# aquaview off of downrigger?



## duckhunter382 (Feb 13, 2005)

I heard of some guys watching their spoons with an aqua view and I was wondering which unit would be effective for this and if it really gives you a clear picture. Also would be handy for perch fishing I am thinking. anybody with some info before I buy one?


----------



## Carpmaster (Apr 1, 2004)

I think it would be a p.i.t.a. to control the belly in the cord above all other issues.....as far as image quality I think it would be totally awesome during daylight hours with the clarity of lake MI.....if you come up with a good system for running the cord let me know! Also the best way to view would be to connect it to a tv onboard:lol: !


----------



## fish-on (Nov 27, 2004)

they work as long as the lake aint tore up and dirty.you'd be suprised on how far a fish will chase your stuff before hitting it.can be just as maddening as ice fishing when your seeing the fish look at your stuff but never hitting anything ya throw down there.cool to look at at first but after a while gets boreing.i run a couple fishfinders and when the kings are racein off bottom and not hitting it gets maddening.i've had king chase a bait for over a 1/2 mile before he swiped at it,no matter what i did to try to make them hit.it's just fishin...

════════

- Questions to answer
1 > In the downrigger camera thread, reproduce the stretch from "## duckhunter382 (Feb" through "before I buy one?", switching "spoons" to "lures".
2 > Proceed with the forum thread about watching lures with an underwater camera off a downrigger, starting after its final post.

- Source data
════════

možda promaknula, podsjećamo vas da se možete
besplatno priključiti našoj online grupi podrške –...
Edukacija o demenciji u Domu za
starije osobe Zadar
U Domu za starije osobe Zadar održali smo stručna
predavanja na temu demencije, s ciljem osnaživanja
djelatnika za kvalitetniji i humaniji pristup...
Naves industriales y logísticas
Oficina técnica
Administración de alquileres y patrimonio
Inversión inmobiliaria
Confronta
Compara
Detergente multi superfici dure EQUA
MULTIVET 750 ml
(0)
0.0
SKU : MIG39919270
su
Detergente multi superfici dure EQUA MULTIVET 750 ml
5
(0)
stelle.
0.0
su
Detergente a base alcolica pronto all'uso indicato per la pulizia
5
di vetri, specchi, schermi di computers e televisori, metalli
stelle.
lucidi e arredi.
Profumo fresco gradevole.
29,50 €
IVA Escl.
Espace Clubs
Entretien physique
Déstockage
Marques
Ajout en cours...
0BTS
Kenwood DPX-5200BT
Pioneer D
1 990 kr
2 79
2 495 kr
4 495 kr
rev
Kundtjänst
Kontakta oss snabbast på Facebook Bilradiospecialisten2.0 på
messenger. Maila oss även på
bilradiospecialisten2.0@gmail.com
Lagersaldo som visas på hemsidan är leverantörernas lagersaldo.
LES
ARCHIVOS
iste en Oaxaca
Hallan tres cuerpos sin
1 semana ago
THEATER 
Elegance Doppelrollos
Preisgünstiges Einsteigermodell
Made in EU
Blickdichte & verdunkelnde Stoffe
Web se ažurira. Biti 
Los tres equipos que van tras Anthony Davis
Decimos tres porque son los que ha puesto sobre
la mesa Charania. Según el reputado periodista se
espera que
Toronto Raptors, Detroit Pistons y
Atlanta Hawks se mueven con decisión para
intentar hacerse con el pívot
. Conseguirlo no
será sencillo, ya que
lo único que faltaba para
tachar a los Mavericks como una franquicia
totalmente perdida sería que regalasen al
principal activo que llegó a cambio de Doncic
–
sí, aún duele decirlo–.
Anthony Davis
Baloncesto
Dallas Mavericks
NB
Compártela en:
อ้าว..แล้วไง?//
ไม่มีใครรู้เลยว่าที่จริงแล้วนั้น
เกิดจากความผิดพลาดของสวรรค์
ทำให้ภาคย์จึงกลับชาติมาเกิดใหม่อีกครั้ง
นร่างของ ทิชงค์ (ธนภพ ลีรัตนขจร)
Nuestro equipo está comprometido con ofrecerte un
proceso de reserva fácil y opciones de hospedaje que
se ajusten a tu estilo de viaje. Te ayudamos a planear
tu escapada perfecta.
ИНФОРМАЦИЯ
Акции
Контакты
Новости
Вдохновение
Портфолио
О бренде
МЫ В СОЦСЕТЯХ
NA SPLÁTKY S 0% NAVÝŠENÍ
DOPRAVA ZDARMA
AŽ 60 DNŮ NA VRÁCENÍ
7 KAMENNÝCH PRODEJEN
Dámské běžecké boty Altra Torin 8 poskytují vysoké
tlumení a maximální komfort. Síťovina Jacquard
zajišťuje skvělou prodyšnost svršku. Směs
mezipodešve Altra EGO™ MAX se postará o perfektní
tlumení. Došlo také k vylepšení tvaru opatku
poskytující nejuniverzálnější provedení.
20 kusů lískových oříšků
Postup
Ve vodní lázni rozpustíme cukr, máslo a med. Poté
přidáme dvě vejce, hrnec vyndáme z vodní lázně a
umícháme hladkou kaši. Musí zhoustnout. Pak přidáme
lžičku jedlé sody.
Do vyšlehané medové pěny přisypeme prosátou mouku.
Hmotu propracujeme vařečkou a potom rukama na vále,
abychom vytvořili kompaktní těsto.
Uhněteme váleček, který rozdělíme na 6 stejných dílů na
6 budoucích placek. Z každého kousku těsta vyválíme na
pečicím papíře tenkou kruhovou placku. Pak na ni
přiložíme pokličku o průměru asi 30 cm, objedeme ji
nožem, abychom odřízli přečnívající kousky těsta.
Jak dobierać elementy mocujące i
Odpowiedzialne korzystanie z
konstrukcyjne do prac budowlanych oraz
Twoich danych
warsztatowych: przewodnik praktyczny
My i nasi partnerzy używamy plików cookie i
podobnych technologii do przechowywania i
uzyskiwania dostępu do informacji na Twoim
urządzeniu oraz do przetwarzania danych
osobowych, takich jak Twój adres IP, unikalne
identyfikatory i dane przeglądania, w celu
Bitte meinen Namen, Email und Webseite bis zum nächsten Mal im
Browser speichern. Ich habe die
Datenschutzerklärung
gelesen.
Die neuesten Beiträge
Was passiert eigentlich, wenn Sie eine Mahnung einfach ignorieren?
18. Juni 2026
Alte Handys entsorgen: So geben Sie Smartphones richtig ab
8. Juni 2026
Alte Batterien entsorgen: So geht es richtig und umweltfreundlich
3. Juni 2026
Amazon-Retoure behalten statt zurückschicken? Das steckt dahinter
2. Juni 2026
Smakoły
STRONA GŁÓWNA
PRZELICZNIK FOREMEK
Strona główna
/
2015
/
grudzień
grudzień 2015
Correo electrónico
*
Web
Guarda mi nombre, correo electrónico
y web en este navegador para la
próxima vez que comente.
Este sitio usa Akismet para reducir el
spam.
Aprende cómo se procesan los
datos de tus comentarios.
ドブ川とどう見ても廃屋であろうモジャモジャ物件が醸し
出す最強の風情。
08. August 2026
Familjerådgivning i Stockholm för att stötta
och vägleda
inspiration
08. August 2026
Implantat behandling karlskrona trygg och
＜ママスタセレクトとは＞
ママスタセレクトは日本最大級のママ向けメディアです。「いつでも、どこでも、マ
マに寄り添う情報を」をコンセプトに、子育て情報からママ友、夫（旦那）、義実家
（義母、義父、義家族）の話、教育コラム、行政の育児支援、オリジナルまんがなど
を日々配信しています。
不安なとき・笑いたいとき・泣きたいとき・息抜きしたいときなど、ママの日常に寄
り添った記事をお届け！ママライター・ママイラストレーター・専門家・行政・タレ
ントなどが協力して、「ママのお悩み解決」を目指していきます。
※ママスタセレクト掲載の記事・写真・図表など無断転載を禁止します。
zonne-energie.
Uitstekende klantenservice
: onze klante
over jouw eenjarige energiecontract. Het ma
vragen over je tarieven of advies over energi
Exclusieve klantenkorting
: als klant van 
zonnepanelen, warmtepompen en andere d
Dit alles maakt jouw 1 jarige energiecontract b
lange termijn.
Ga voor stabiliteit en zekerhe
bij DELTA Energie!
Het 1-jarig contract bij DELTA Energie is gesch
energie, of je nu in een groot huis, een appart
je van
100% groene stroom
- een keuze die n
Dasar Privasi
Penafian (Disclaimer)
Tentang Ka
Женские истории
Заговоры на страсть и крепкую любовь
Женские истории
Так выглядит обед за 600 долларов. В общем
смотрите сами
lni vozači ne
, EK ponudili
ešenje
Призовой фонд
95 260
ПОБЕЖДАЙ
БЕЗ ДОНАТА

════════

- Your responses
1 >
## duckhunter382 (Feb 13, 2005)

I heard of some guys watching their lures with an aqua view and I was wondering which unit would be effective for this and if it really gives you a clear picture. Also would be handy for perch fishing I am thinking. anybody with some info before I buy one?

2 >
----------



## Mark Turner (Dec 24, 2004)

I'll tell you from experience it IS a PITA. Trying to get the cable and camera under control and watch the monitor is a joke. Perch fishing can be fun but we found that the crew was watching th perch on camer more than their rods. Rods were bouncing before you could see the perch on the camera. Save the trouble and the money.


----------



## kingsransom (Jun 17, 2004)

I'm waiting for Aquaview to come out with a rigger cam. They recently bought vector downriggers, so I'd bet they are working on it.

Steve


----------



## mrymar (May 9, 2002)

kingsransom said:


> I'm waiting for Aquaview to come out with a rigger cam. They recently bought vector downriggers, so I'd bet they are working on it.
> 
> Steve


I made two attempts to contact Vector/Aquaview about if they are going to make a camera; I got no response.

I am in the process of developing my own camera for Salmon and Muskie fishing. Along with running on a downrigger, I am going to try to have it work on Dipsy rods for salmon, and Outrod/Downrods for Muskie.

I will be sure to post my failure or success with it.


----------



## Beave (Aug 26, 2002)

Walker already has a system that comes complete with a downrigger.

http://www.walkerdownriggers.com/strike_vision.html

There's a pretty nifty video of it up on their site where you can watch a fish chase a lure for a couple of minutes before latching on. The fishcatcher turning circles the whole way. If you're interested in picking one up let me know. Walker usually cuts us a deal on ordering their products as part of their sponsorship of the Summer Salmon Fishing Tournament.


----------



## captjimtc (Aug 10, 2005)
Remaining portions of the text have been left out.